• WORK ITEM
Each entry must be reproduced precisely as it stands.

• DATA EXCERPTS
____________________

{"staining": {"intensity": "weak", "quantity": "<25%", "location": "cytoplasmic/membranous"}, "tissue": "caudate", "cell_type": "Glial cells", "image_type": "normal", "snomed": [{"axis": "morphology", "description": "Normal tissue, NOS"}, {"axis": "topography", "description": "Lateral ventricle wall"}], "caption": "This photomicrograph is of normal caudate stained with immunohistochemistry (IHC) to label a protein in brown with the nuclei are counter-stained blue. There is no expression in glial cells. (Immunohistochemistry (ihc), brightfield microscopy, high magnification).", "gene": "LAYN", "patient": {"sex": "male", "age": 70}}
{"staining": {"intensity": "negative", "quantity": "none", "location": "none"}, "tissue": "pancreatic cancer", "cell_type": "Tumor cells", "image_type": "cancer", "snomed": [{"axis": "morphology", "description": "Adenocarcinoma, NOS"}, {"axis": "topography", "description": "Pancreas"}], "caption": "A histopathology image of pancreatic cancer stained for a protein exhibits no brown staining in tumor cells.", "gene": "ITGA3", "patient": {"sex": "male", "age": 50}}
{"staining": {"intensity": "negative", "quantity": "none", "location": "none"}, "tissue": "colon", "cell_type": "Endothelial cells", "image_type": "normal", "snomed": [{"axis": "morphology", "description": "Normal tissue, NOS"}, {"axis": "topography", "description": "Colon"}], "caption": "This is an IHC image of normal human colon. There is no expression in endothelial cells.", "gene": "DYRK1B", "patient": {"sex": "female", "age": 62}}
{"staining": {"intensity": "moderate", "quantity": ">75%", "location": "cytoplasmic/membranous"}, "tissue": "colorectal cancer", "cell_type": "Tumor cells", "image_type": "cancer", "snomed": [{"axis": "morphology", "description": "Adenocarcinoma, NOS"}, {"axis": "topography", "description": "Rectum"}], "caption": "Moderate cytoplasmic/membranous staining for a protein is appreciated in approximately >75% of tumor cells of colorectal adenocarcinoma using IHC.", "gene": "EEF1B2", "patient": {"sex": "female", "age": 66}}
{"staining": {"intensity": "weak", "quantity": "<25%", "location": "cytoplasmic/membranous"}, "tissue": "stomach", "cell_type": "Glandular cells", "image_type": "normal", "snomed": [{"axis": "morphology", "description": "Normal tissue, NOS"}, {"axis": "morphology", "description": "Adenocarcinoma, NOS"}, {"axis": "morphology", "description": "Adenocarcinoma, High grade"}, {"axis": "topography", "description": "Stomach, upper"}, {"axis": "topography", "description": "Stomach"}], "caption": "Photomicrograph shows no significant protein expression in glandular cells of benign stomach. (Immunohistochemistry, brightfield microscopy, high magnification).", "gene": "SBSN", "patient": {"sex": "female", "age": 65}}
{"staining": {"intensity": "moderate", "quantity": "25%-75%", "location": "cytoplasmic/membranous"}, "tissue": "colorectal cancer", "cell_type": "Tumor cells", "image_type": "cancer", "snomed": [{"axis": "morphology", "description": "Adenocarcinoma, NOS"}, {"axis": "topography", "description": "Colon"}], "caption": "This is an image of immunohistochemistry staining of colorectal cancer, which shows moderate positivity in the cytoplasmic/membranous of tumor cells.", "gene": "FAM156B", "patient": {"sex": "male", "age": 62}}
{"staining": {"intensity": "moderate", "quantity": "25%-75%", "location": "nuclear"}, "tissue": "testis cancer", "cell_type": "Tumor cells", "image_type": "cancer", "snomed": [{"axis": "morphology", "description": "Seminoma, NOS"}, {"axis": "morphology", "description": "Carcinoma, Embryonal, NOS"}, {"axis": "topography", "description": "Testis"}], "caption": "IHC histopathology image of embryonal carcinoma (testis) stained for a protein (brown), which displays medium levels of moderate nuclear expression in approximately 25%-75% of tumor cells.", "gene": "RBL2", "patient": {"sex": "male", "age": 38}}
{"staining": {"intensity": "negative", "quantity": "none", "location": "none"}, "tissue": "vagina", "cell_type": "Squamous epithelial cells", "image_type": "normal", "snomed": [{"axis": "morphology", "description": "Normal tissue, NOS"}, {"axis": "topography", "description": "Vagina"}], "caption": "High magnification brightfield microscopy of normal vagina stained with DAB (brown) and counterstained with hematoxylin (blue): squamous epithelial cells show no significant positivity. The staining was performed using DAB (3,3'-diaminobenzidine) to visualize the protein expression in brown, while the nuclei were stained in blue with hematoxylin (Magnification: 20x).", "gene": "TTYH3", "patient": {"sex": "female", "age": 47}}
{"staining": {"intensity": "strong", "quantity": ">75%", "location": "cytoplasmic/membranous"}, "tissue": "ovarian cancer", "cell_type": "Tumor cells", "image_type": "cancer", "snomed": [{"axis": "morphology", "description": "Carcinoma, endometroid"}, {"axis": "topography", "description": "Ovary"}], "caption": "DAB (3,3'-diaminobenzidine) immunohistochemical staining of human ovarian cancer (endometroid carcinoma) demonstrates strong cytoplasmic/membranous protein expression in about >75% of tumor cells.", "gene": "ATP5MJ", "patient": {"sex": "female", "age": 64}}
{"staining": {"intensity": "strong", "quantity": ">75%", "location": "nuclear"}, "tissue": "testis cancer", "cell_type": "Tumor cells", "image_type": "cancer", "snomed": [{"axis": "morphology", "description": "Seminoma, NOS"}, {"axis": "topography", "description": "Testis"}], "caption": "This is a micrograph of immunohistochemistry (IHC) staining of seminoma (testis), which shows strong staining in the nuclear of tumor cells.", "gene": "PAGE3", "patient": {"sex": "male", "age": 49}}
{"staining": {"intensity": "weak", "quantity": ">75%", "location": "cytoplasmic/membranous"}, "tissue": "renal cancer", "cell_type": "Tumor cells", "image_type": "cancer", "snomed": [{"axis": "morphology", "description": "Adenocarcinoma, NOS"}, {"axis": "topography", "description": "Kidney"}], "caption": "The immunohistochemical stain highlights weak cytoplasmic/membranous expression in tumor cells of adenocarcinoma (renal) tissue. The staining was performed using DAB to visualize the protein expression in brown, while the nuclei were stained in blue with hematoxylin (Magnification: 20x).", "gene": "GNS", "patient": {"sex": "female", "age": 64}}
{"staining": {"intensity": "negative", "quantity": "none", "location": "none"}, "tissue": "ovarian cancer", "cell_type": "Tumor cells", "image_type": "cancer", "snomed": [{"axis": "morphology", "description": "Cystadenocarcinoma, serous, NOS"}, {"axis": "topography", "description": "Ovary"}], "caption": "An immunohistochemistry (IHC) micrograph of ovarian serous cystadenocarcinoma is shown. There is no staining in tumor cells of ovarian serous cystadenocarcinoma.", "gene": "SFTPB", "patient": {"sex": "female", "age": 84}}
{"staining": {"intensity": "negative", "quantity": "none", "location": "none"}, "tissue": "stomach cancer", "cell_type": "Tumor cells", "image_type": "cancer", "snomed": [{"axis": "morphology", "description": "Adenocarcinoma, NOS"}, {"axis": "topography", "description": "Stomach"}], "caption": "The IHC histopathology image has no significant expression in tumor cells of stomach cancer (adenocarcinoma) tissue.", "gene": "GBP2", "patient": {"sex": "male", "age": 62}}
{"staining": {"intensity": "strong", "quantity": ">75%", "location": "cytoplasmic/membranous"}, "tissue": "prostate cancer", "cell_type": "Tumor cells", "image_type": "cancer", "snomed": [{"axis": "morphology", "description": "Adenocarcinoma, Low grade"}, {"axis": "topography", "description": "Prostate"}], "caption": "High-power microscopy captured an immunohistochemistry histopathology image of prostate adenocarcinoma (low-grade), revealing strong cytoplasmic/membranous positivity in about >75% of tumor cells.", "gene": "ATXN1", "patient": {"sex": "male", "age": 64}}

____________________

• RESPONSE AREA
{"staining": {"intensity": "weak", "quantity": "<25%", "location": "cytoplasmic/membranous"}, "tissue": "caudate", "cell_type": "Glial cells", "image_type": "normal", "snomed": [{"axis": "morphology", "description": "Normal tissue, NOS"}, {"axis": "topography", "description": "Lateral ventricle wall"}], "caption": "This photomicrograph is of normal caudate stained with immunohistochemistry (IHC) to label a protein in brown with the nuclei are counter-stained blue. There is no expression in glial cells. (Immunohistochemistry (ihc), brightfield microscopy, high magnification).", "gene": "LAYN", "patient": {"sex": "male", "age": 70}}
{"staining": {"intensity": "negative", "quantity": "none", "location": "none"}, "tissue": "pancreatic cancer", "cell_type": "Tumor cells", "image_type": "cancer", "snomed": [{"axis": "morphology", "description": "Adenocarcinoma, NOS"}, {"axis": "topography", "description": "Pancreas"}], "caption": "A histopathology image of pancreatic cancer stained for a protein exhibits no brown staining in tumor cells.", "gene": "ITGA3", "patient": {"sex": "male", "age": 50}}
{"staining": {"intensity": "negative", "quantity": "none", "location": "none"}, "tissue": "colon", "cell_type": "Endothelial cells", "image_type": "normal", "snomed": [{"axis": "morphology", "description": "Normal tissue, NOS"}, {"axis": "topography", "description": "Colon"}], "caption": "This is an IHC image of normal human colon. There is no expression in endothelial cells.", "gene": "DYRK1B", "patient": {"sex": "female", "age": 62}}
{"staining": {"intensity": "moderate", "quantity": ">75%", "location": "cytoplasmic/membranous"}, "tissue": "colorectal cancer", "cell_type": "Tumor cells", "image_type": "cancer", "snomed": [{"axis": "morphology", "description": "Adenocarcinoma, NOS"}, {"axis": "topography", "description": "Rectum"}], "caption": "Moderate cytoplasmic/membranous staining for a protein is appreciated in approximately >75% of tumor cells of colorectal adenocarcinoma using IHC.", "gene": "EEF1B2", "patient": {"sex": "female", "age": 66}}
{"staining": {"intensity": "weak", "quantity": "<25%", "location": "cytoplasmic/membranous"}, "tissue": "stomach", "cell_type": "Glandular cells", "image_type": "normal", "snomed": [{"axis": "morphology", "description": "Normal tissue, NOS"}, {"axis": "morphology", "description": "Adenocarcinoma, NOS"}, {"axis": "morphology", "description": "Adenocarcinoma, High grade"}, {"axis": "topography", "description": "Stomach, upper"}, {"axis": "topography", "description": "Stomach"}], "caption": "Photomicrograph shows no significant protein expression in glandular cells of benign stomach. (Immunohistochemistry, brightfield microscopy, high magnification).", "gene": "SBSN", "patient": {"sex": "female", "age": 65}}
{"staining": {"intensity": "moderate", "quantity": "25%-75%", "location": "cytoplasmic/membranous"}, "tissue": "colorectal cancer", "cell_type": "Tumor cells", "image_type": "cancer", "snomed": [{"axis": "morphology", "description": "Adenocarcinoma, NOS"}, {"axis": "topography", "description": "Colon"}], "caption": "This is an image of immunohistochemistry staining of colorectal cancer, which shows moderate positivity in the cytoplasmic/membranous of tumor cells.", "gene": "FAM156B", "patient": {"sex": "male", "age": 62}}
{"staining": {"intensity": "moderate", "quantity": "25%-75%", "location": "nuclear"}, "tissue": "testis cancer", "cell_type": "Tumor cells", "image_type": "cancer", "snomed": [{"axis": "morphology", "description": "Seminoma, NOS"}, {"axis": "morphology", "description": "Carcinoma, Embryonal, NOS"}, {"axis": "topography", "description": "Testis"}], "caption": "IHC histopathology image of embryonal carcinoma (testis) stained for a protein (brown), which displays medium levels of moderate nuclear expression in approximately 25%-75% of tumor cells.", "gene": "RBL2", "patient": {"sex": "male", "age": 38}}
{"staining": {"intensity": "negative", "quantity": "none", "location": "none"}, "tissue": "vagina", "cell_type": "Squamous epithelial cells", "image_type": "normal", "snomed": [{"axis": "morphology", "description": "Normal tissue, NOS"}, {"axis": "topography", "description": "Vagina"}], "caption": "High magnification brightfield microscopy of normal vagina stained with DAB (brown) and counterstained with hematoxylin (blue): squamous epithelial cells show no significant positivity. The staining was performed using DAB (3,3'-diaminobenzidine) to visualize the protein expression in brown, while the nuclei were stained in blue with hematoxylin (Magnification: 20x).", "gene": "TTYH3", "patient": {"sex": "female", "age": 47}}
{"staining": {"intensity": "strong", "quantity": ">75%", "location": "cytoplasmic/membranous"}, "tissue": "ovarian cancer", "cell_type": "Tumor cells", "image_type": "cancer", "snomed": [{"axis": "morphology", "description": "Carcinoma, endometroid"}, {"axis": "topography", "description": "Ovary"}], "caption": "DAB (3,3'-diaminobenzidine) immunohistochemical staining of human ovarian cancer (endometroid carcinoma) demonstrates strong cytoplasmic/membranous protein expression in about >75% of tumor cells.", "gene": "ATP5MJ", "patient": {"sex": "female", "age": 64}}
{"staining": {"intensity": "strong", "quantity": ">75%", "location": "nuclear"}, "tissue": "testis cancer", "cell_type": "Tumor cells", "image_type": "cancer", "snomed": [{"axis": "morphology", "description": "Seminoma, NOS"}, {"axis": "topography", "description": "Testis"}], "caption": "This is a micrograph of immunohistochemistry (IHC) staining of seminoma (testis), which shows strong staining in the nuclear of tumor cells.", "gene": "PAGE3", "patient": {"sex": "male", "age": 49}}
{"staining": {"intensity": "weak", "quantity": ">75%", "location": "cytoplasmic/membranous"}, "tissue": "renal cancer", "cell_type": "Tumor cells", "image_type": "cancer", "snomed": [{"axis": "morphology", "description": "Adenocarcinoma, NOS"}, {"axis": "topography", "description": "Kidney"}], "caption": "The immunohistochemical stain highlights weak cytoplasmic/membranous expression in tumor cells of adenocarcinoma (renal) tissue. The staining was performed using DAB to visualize the protein expression in brown, while the nuclei were stained in blue with hematoxylin (Magnification: 20x).", "gene": "GNS", "patient": {"sex": "female", "age": 64}}
{"staining": {"intensity": "negative", "quantity": "none", "location": "none"}, "tissue": "ovarian cancer", "cell_type": "Tumor cells", "image_type": "cancer", "snomed": [{"axis": "morphology", "description": "Cystadenocarcinoma, serous, NOS"}, {"axis": "topography", "description": "Ovary"}], "caption": "An immunohistochemistry (IHC) micrograph of ovarian serous cystadenocarcinoma is shown. There is no staining in tumor cells of ovarian serous cystadenocarcinoma.", "gene": "SFTPB", "patient": {"sex": "female", "age": 84}}
{"staining": {"intensity": "negative", "quantity": "none", "location": "none"}, "tissue": "stomach cancer", "cell_type": "Tumor cells", "image_type": "cancer", "snomed": [{"axis": "morphology", "description": "Adenocarcinoma, NOS"}, {"axis": "topography", "description": "Stomach"}], "caption": "The IHC histopathology image has no significant expression in tumor cells of stomach cancer (adenocarcinoma) tissue.", "gene": "GBP2", "patient": {"sex": "male", "age": 62}}
{"staining": {"intensity": "strong", "quantity": ">75%", "location": "cytoplasmic/membranous"}, "tissue": "prostate cancer", "cell_type": "Tumor cells", "image_type": "cancer", "snomed": [{"axis": "morphology", "description": "Adenocarcinoma, Low grade"}, {"axis": "topography", "description": "Prostate"}], "caption": "High-power microscopy captured an immunohistochemistry histopathology image of prostate adenocarcinoma (low-grade), revealing strong cytoplasmic/membranous positivity in about >75% of tumor cells.", "gene": "ATXN1", "patient": {"sex": "male", "age": 64}}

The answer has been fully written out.